Andrew Childers said...

i thought follow the flock was from earlier. wikipedia lies to me again! it must have been reissued at some point. thanks for reassuring me i'm not crazy.

Ryan Page said...

"They belonged to several very specific epochs - frequently being in opposition to them, as opposed to being in comradeship with them - and those epochs are hard to translate in the fully gloabalized era where it's not strange to be into Poison Idea, Slayer, and Joy Division (for example)."

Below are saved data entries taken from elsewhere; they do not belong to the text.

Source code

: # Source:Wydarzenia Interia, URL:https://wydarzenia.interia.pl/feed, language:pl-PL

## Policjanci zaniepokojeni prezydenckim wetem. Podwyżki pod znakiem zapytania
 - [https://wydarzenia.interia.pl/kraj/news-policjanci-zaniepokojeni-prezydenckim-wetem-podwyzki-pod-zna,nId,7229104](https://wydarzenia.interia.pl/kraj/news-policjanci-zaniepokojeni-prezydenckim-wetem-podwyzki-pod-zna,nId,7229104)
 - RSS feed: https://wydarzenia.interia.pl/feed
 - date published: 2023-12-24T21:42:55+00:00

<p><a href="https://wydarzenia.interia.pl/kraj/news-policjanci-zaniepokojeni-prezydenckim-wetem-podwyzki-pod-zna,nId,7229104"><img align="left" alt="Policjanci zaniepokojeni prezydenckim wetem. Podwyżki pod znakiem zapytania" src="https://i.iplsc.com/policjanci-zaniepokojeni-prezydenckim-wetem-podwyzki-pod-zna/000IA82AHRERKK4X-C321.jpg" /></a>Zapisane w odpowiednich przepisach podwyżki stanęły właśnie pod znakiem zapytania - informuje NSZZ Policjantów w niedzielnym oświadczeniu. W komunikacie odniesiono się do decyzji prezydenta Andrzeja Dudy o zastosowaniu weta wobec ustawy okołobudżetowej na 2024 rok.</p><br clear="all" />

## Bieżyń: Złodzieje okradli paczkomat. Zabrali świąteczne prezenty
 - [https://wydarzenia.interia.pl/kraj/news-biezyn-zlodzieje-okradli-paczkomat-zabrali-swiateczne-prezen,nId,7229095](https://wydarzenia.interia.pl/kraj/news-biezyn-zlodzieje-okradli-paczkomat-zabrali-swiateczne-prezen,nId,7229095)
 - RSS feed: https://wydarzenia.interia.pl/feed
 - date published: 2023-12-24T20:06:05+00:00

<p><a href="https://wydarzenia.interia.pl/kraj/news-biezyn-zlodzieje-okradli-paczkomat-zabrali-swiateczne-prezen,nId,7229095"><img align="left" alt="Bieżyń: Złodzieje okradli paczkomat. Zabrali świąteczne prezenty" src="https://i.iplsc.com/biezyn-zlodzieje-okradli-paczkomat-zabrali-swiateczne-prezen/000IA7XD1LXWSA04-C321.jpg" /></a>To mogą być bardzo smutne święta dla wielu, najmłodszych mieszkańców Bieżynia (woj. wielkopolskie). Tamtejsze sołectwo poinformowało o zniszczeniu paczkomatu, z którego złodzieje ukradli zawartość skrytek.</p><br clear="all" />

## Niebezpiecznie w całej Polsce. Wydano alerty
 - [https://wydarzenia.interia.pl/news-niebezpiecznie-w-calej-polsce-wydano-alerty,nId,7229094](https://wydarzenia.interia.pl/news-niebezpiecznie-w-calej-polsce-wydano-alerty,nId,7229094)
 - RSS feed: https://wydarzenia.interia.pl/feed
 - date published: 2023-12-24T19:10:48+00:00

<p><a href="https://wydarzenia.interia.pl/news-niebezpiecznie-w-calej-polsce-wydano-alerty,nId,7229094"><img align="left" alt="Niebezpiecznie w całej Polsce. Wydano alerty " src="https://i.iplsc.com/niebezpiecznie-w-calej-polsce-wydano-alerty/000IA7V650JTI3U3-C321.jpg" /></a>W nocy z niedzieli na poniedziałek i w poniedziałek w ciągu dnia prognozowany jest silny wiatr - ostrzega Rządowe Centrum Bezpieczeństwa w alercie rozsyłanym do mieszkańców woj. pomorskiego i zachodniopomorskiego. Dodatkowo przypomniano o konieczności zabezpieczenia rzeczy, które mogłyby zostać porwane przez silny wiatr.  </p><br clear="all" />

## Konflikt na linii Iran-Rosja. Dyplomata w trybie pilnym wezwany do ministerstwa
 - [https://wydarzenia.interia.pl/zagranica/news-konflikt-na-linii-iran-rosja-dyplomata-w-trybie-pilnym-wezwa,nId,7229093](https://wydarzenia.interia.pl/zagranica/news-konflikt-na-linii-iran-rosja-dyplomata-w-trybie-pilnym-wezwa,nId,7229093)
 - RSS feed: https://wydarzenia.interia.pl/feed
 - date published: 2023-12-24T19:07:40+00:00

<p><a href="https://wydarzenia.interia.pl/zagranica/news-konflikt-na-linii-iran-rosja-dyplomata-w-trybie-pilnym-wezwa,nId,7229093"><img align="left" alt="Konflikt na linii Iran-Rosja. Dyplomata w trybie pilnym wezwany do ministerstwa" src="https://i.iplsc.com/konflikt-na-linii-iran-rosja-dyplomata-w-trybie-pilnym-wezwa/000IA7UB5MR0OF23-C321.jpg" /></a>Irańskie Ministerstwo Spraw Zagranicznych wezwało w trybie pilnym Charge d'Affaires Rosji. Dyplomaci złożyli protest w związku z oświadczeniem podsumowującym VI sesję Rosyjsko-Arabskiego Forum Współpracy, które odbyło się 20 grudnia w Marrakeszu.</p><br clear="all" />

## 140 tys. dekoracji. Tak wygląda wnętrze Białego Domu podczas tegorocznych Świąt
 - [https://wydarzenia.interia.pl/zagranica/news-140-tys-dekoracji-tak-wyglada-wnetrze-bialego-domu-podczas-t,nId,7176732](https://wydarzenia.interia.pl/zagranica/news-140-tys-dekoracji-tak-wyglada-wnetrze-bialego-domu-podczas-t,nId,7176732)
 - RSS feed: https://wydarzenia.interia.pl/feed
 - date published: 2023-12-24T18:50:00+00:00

That makes perfect sense. I remember when I first got into the locust (plague soundscapes era), it was completely unacceptable that I was into the metal I was. Their was a huge cultural lag in rural new england where it wasn't really ok to be into metal around punks (and visa versa... and certainly not new wave around either) until 2007, right around when the locust broke up. To walk that line was definitely a provocation, and to the fact that they are still so disliked/considered false is proof of that carrying over.

I appreciate this post though, because its hard to keep perspective on the evolution of a band when it so closely follows the evolution of yourself (ie, I was a teenager when I listened to them). I kind of want to re-examine that.

Also, I have this sick nostalgia of when being a hipster was such a weird new thing that the locust were relevant and interesting.

Andrew Childers said...

i'd wondered if there was any locust overlap in your music, ryan. it doesn't really surprise me to hear that.